Alberto Toscano / Diseñado para dominar

Política

Una nueva campaña de reclutamiento apareció en los campus universitarios de élite de Estados Unidos este abril. En escuelas como Cornell y UPenn, carteles en paradas de autobús con un fondo negro severo comenzaban con una advertencia ominosa: «Ha llegado un momento decisivo para Occidente» — antes de acusar que la mayoría de las empresas tecnológicas fallan en considerar el «propósito nacional» al decidir «qué debería construirse.»

Por el contrario, Palantir, el contratista de defensa de análisis de datos detrás de los carteles, declaró que no solo construye productos tecnológicos «para asegurar el futuro de América,» sino «para dominar.»

El mensaje implícito de los anuncios hace eco de la convicción del liderazgo de Palantir, incluyendo al fundador Peter Thiel y al CEO Alex Karp, de que el verdadero mandato de Silicon Valley es cimentar la supremacía militar de Estados Unidos y Occidente — una nostalgia reaccionaria por la fusión de la Guerra Fría entre estado, ingeniería y capital.

En esta versión del nacionalismo tecnológico, hacer a América grande de nuevo se traduce en un impulso hacia la dominación contra adversarios extranjeros, ciertamente, pero también contra el «capital woke,» el consumismo afeminado y un sistema universitario dedicado a la justicia social y la diversidad. (Los carteles de Palantir fueron lanzados junto con una nueva iniciativa para atraer a estudiantes de secundaria talentosos a «saltar el adoctrinamiento» de la educación superior a favor de una beca de cuatro meses en Palantir.)

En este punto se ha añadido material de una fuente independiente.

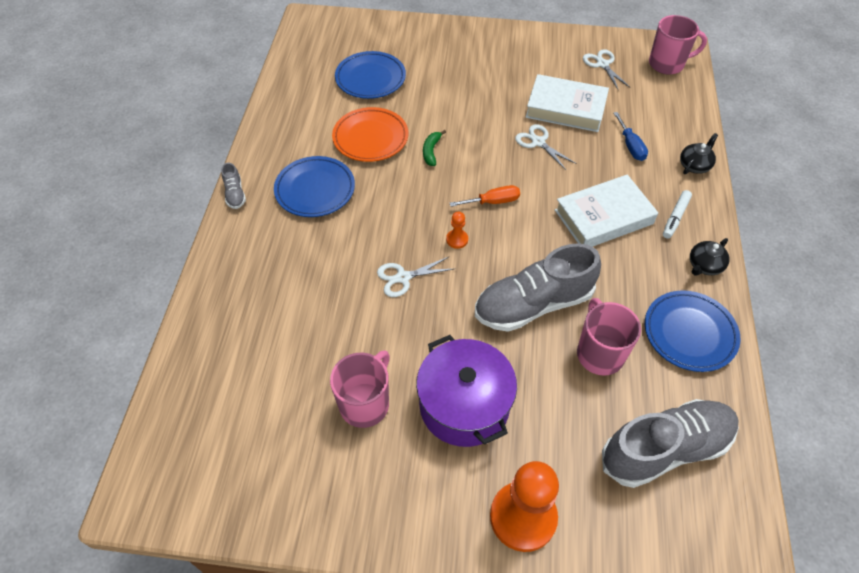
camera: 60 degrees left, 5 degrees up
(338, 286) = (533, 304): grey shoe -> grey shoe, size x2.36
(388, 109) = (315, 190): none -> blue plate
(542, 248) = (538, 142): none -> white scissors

Palantir tiene razones sólidas para emprender una campaña de reclutamiento. Aunque los críticos se regocijaron cuando sus acciones se desplomaron brevemente después de los anuncios arancelarios de la administración Trump, desde entonces han aumentado a tres veces su valor al momento de la elección presidencial de noviembre. Y la habilidad de la empresa para cultivar conexiones de alto nivel entre el personal de seguridad nacional ha resultado en una bonanza de contratos gubernamentales relacionados con el autoritarismo acelerado del presidente Donald Trump.

Ya, Palantir se ha asociado con SpaceX de Elon Musk y el contratista de IA y robótica Anduril para comenzar a construir la «Cúpula Dorada« de Trump — una versión estadounidense del sistema de defensa aérea Cúpula de Hierro de Israel. También está trabajando con el Departamento de Eficiencia Gubernamental de Musk para crear una interfaz de programación de aplicaciones que permitirá al Departamento de Seguridad Nacional revisar datos del IRS para encontrar contribuyentes indocumentados para deportar.

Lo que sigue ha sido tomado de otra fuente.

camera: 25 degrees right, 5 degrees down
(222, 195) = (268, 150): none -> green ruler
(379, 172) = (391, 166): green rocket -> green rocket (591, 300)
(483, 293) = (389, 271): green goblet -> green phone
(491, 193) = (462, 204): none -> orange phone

En abril, Palantir, que ha disfrutado durante mucho tiempo de asociaciones con militares, policía y aplicación fronteriza, ganó un contrato de $29.8 millones con ICE para mejorar su distópico «Sistema Operativo del Ciclo de Vida de Inmigración,» proporcionando información granular sobre inmigrantes que el gobierno busca monitorear, detener y expulsar. Y la empresa está preparada para renovar el sistema de Gestión de Casos Investigativos de ICE para rastrear mejor las «poblaciones» objetivo a través de cientos de categorías de datos, desde color de ojos y tatuajes hasta dirección de empleo y número de Seguro Social. Algunos ex-empleados, alarmados por el trabajo de la empresa avanzando la agenda represiva de Trump, publicaron recientemente una carta abierta, «La Devastación de la Comarca,» advirtiendo que Palantir — y Big Tech más ampliamente — está «normalizando el autoritarismo bajo la apariencia de una ‘revolución’ liderada por oligarcas.»